The Brazilian author Paulo Coelho was born in 1947 in the city of Rio de Janeiro. Before dedicating his life completely to literature, he worked as theatre director and actor, lyricist and journalist. In 1986, Paulo Coelho did the pilgrimage to Saint James of Compostella, an experience later to be documented in his book The Pilgrimage. In the following year, COELHO published The Alchemist.

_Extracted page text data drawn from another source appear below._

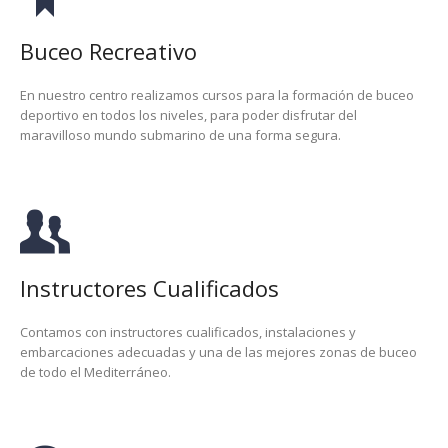
Buceo Recreativo
En nuestro centro realizamos cursos para la formación de buceo
deportivo en todos los niveles, para poder disfrutar del
maravilloso mundo submarino de una forma segura.
Instructores Cualificados
Contamos con instructores cualificados, instalaciones y
embarcaciones adecuadas y una de las mejores zonas de buceo
de todo el Mediterráneo.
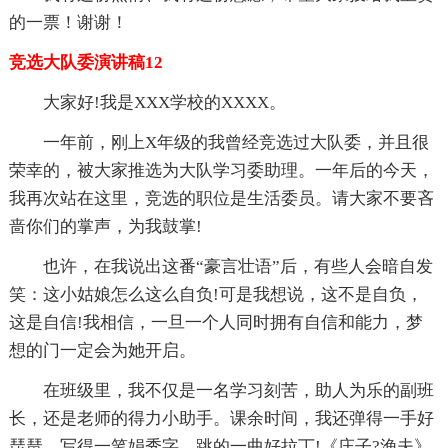
的一票！谢谢！
竞选大队委演讲稿12
大家好!我是XXX学校的XXXX。
一年前，刚上X年级的我曾经竞选过大队委，并且很
荣幸的，被大家推选为大队学习委助理。一年后的今天，
我再次站在这里，竞选的职位是生活委员。请大家不要吝
啬你们的掌声，为我鼓掌!
也许，在我说出这番“豪言壮语”后，有些人会暗自发
笑：这小姑娘怎么这么自负!可是我想说，这不是自负，
这是自信!我相信，一旦一个人同时拥有自信和能力，梦
想的门一定会为她开启。
在班级里，我不仅是一名学习刻苦，助人为乐的副班
长，还是老师的得力小助手。课余时间，我还弹得一手好
琵琶，写得一笔娟秀字，跳的一曲好拉丁!《庄子?渔夫》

Slow initial sales convinced his first publisher to drop the novel, but it went on to become one of the best selling Brazilian books of all time.


Latino City

This book highlights how a lot of our parents and grandparents came to Lawrence and helped keep the city a float when so many ran to the suburbs as the factories shut down. It is great to get a better understanding of the sacrifices and efforts the older generations in the community put in to get us to where we are today.” - Felipe

ABOUT THE AUTHOR

In this book, Llana Barber interweaves the histories of urban crisis in U.S. cities and imperial migration from Latin America. Pushed to migrate by political and economic circumstances shaped by the long history of U.S. intervention in Latin America, poor and working-class Latinos then had to reckon with the segregation, joblessness, disinvestment, and profound stigma that plagued U.S. cities during the crisis era, particularly in the Rust Belt. For many Puerto Ricans and Dominicans, there was no -American Dream- awaiting them in Lawrence; instead, Latinos struggled to build lives for themselves in the ruins of industrial America.